Nel caso esaminato dalla Cassazione, il Tribunale di Locri aveva condannato un imputato per il delitto di violenza sessuale aggravata (artt. 609 bis c.p. e 609 ter c.p.), del quale era stato accusato per aver indotto una bambina con meno di dieci anni a subire atti sessuali, consistiti “nel baciarla sulla bocca e, contemporaneamente, nel toccarle una coscia”.
Nello specifico, il fatto era stato commesso dietro un palco che era stato costruito per i festeggiamenti della festa patronale del paese.
Secondo il Giudice, dunque, l’imputato aveva approfittato delle particolari condizioni dei luoghi, che erano tali da ostacolare la difesa della piccola.
La Corte d’appello di Reggio Calabria, riformava parzialmente la sentenza di primo grado, riconoscendo la sussistenza della circostanza attenuante del “fatto di minore gravità” e rideterminando, pertanto, la pena applicata.
Ritenendo la condanna ingiusta, l’imputato decideva di rivolgersi alla Corte di Cassazione, nella speranza di ottenere l’annullamento della sentenza sfavorevole.
Secondo il ricorrente, in particolare, i Giudici dei precedenti gradi di giudizio avrebbero erroneamente fondato la loro decisione sulla base delle dichiarazioni rese dalla persona offesa, che non potevano considerarsi attendibili, dal momento che la bimba non era nemmeno in grado di esprimersi verbalmente, a causa di un deficit intellettivo.
Precisava il ricorrente, in particolare, che “l'età infantile della minore e le sue lacune espressive ed intellettive” erano talmente gravi “da farla assimilare ad una bambina di quattro anni” e che, dunque, le dichiarazioni della stessa dovevano considerarsi “sostanzialmente prive di qualunque valore probatorio”.
Evidenziava il ricorrente, inoltre, che i Giudici non avevano nemmeno valutato se la condotta dell’imputato fosse stata diretta “a raggiungere l'appagamento dei propri istinti o impulsi sessuali in violazione della libertà di autodeterminazione della vittima nella sfera sessuale”, dal momento che tale fattore rappresenta un presupposto essenziale per la configurabilità del reato di violenza sessuale.
La Corte di Cassazione, tuttavia, non riteneva di poter dar ragione all’imputato, rigettando il relativo ricorso in quanto “manifestamente infondato”.

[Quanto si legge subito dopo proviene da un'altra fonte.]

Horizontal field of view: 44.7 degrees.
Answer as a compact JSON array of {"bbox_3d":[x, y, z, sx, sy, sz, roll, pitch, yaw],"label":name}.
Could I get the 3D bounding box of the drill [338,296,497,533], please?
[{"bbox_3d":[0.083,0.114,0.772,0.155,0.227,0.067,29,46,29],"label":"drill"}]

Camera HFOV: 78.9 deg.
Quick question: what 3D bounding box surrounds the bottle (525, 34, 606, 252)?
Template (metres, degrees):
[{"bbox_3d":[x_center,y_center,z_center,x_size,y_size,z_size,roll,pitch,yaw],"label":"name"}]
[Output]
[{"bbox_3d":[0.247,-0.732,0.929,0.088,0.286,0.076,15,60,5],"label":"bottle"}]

Osservava la Cassazione, infatti, che la Corte d’appello aveva del tutto correttamente riconosciuto che il bacio sulle labbra dato alla bimba era idoneo ad integrare la fattispecie della violenza sessuale.
Precisava la Cassazione, in proposito, che la condotta descritta nel capo di imputazione rientrava nella nozione di “atto sessuale”, il quale è stato definito dalla stessa giurisprudenza della Cassazione come quella condotta che sia finalizzata a soddisfare gli impulsi sessuali dell’autore del gesto o, comunque, a incidere nella sfera sessuale della persona offesa, limitando la sua libera autodeterminazione.

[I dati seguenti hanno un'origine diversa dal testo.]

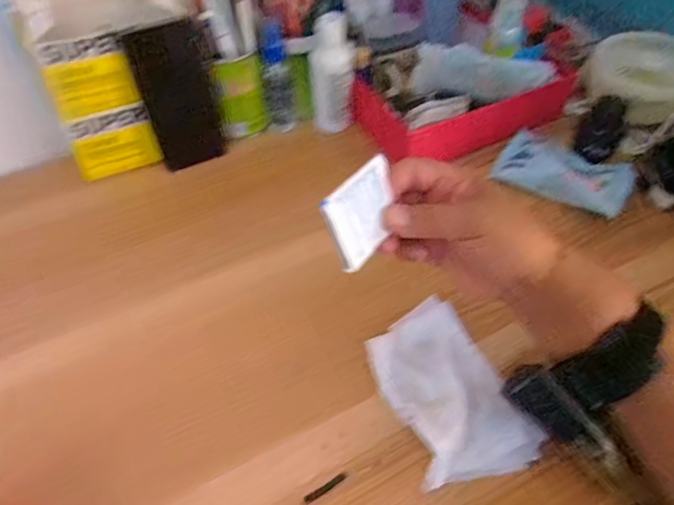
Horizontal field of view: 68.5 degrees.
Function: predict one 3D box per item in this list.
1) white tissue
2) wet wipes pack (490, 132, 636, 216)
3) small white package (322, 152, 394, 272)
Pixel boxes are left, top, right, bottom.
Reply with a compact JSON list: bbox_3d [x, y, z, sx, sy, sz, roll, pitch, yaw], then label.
[{"bbox_3d":[0.078,0.101,0.372,0.083,0.023,0.133,-11,45,-14],"label":"white tissue"},{"bbox_3d":[0.231,-0.081,0.507,0.127,0.024,0.076,26,57,19],"label":"wet wipes pack"},{"bbox_3d":[0.016,-0.024,0.301,0.007,0.050,0.059,11,46,39],"label":"small white package"}]

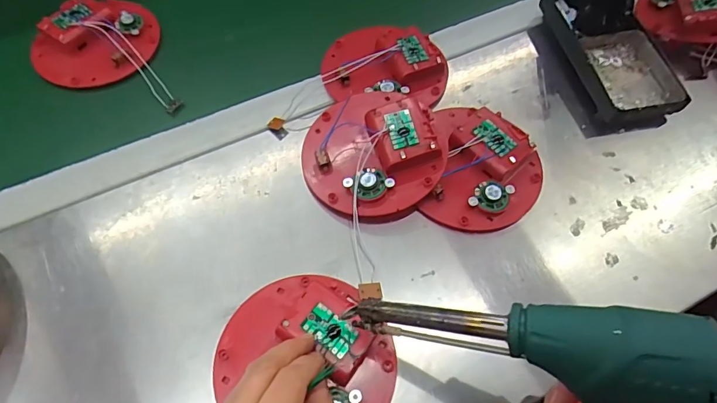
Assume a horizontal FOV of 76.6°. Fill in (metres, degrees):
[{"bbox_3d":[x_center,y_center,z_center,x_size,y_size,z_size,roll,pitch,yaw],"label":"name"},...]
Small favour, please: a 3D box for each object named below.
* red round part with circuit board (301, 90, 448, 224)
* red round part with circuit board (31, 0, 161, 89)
[{"bbox_3d":[0.012,-0.046,0.388,0.117,0.036,0.120,0,61,-1],"label":"red round part with circuit board"},{"bbox_3d":[-0.271,-0.163,0.458,0.122,0.024,0.105,-2,61,-2],"label":"red round part with circuit board"}]

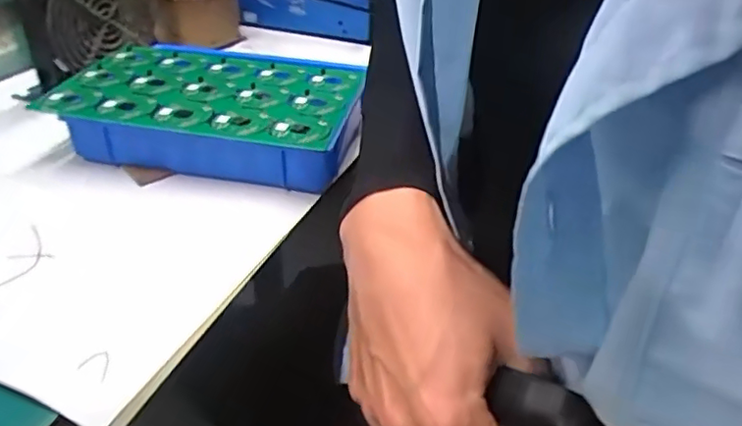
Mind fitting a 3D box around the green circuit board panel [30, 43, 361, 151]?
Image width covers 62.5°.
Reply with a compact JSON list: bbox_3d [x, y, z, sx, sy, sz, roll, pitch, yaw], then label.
[{"bbox_3d":[-0.122,-0.093,0.455,0.216,0.011,0.136,6,33,9],"label":"green circuit board panel"}]

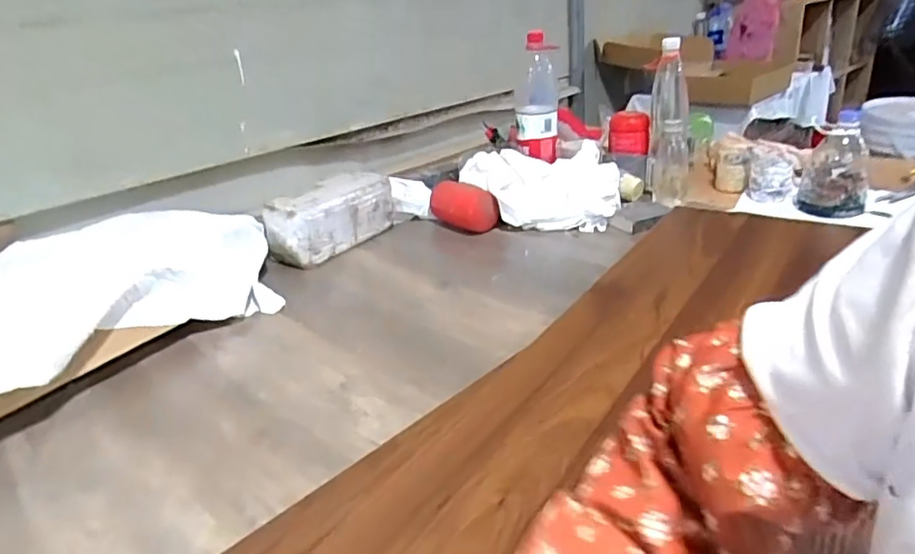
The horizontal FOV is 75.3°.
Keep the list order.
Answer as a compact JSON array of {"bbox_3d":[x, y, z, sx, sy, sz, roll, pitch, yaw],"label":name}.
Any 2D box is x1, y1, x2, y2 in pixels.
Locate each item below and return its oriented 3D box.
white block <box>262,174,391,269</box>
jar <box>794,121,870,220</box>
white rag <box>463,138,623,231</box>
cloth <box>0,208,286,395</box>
[{"bbox_3d":[-0.225,-0.114,1.080,0.091,0.109,0.245,16,32,37],"label":"white block"},{"bbox_3d":[0.651,-0.186,1.018,0.100,0.147,0.100,12,30,32],"label":"jar"},{"bbox_3d":[0.163,-0.183,1.150,0.287,0.112,0.220,0,25,10],"label":"white rag"},{"bbox_3d":[-0.551,0.057,0.781,0.342,0.099,0.649,14,31,34],"label":"cloth"}]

Di conseguenza, secondo la Corte, il Giudice, al fine di qualificare una condotta come “atto sessuale”, “non deve fare riferimento unicamente alle parti anatomiche aggredite ma deve tenere conto (…) dell'intero contesto in cui il contatto si è realizzato”.
Ebbene, nel caso di specie, la Cassazione evidenziava che la sentenza impugnata aveva accertato che l’imputato, non solo aveva dato un bacio sulle labbra alla bambina, abbracciandola, ma le aveva anche toccato, contestualmente, l’interno della coscia.

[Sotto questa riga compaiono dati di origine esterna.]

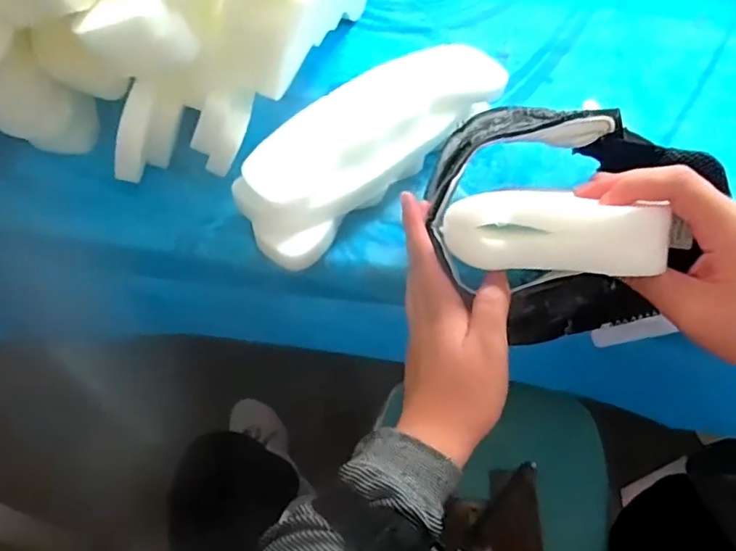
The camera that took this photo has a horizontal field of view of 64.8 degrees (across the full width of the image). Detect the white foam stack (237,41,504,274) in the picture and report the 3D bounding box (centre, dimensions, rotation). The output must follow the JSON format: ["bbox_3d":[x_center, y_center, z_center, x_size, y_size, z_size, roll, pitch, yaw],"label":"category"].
[{"bbox_3d":[0.004,-0.117,0.518,0.101,0.060,0.284,41,65,20],"label":"white foam stack"}]

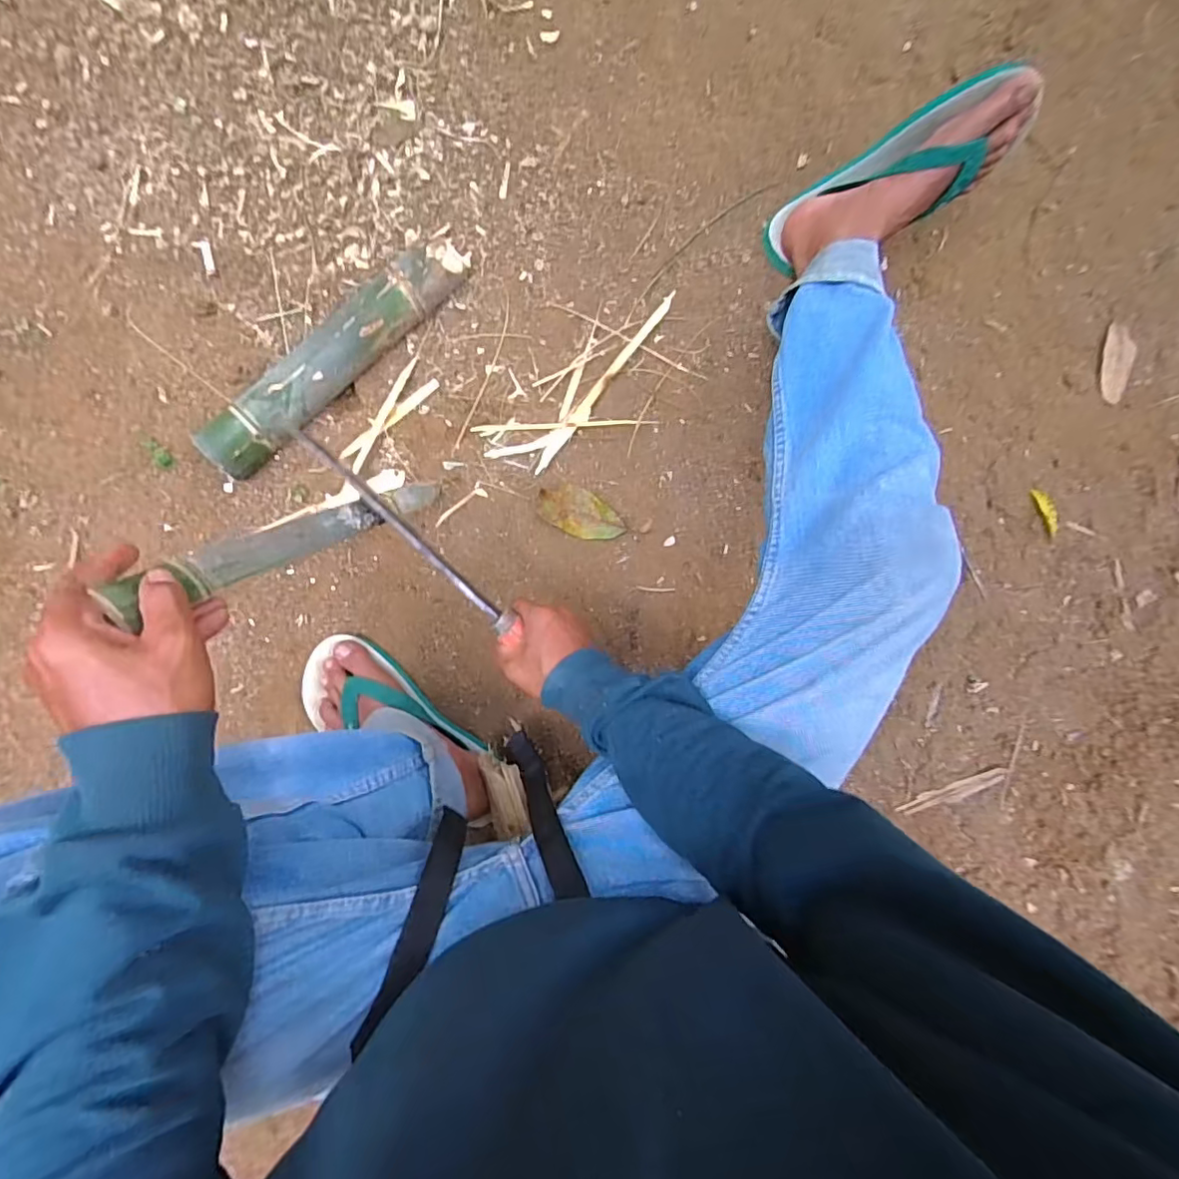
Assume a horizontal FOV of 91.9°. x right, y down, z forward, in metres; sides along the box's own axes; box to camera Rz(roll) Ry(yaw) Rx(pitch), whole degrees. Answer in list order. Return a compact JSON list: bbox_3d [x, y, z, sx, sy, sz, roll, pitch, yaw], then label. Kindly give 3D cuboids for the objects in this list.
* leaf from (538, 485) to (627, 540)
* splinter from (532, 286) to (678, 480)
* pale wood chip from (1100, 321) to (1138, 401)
[{"bbox_3d":[-0.009,-0.087,0.655,0.101,0.005,0.051,28,88,-9],"label":"leaf"},{"bbox_3d":[0.020,-0.239,0.656,0.019,0.008,0.260,39,86,-9],"label":"splinter"},{"bbox_3d":[0.703,-0.299,0.756,0.042,0.011,0.096,-3,93,-9],"label":"pale wood chip"}]

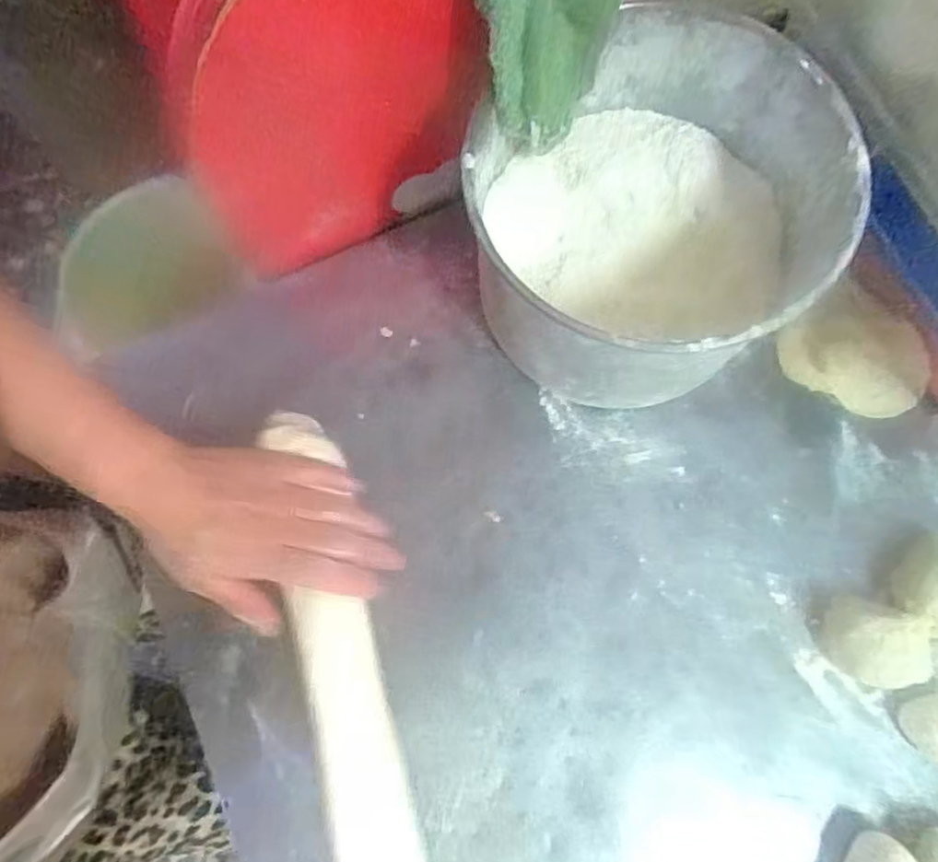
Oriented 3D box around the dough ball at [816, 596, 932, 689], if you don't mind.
[{"bbox_3d":[0.250,0.131,0.410,0.048,0.041,0.050,0,77,1],"label":"dough ball"}]

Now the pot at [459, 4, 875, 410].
[{"bbox_3d":[0.109,-0.125,0.419,0.210,0.144,0.193,0,76,1],"label":"pot"}]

Pertanto, la Corte d’appello aveva correttamente rilevato che entrambe queste condotte erano pienamente idonee a realizzare “una intrusione nella sfera sessuale della bambina” e, dunque, potevano pacificamente essere qualificate come “atti sessuali”.
Ciò considerato, la Corte di Cassazione rigettava il ricorso proposto dall’imputato, confermando integralmente la sentenza impugnata e condannando il ricorrente anche al pagamento delle spese processuali.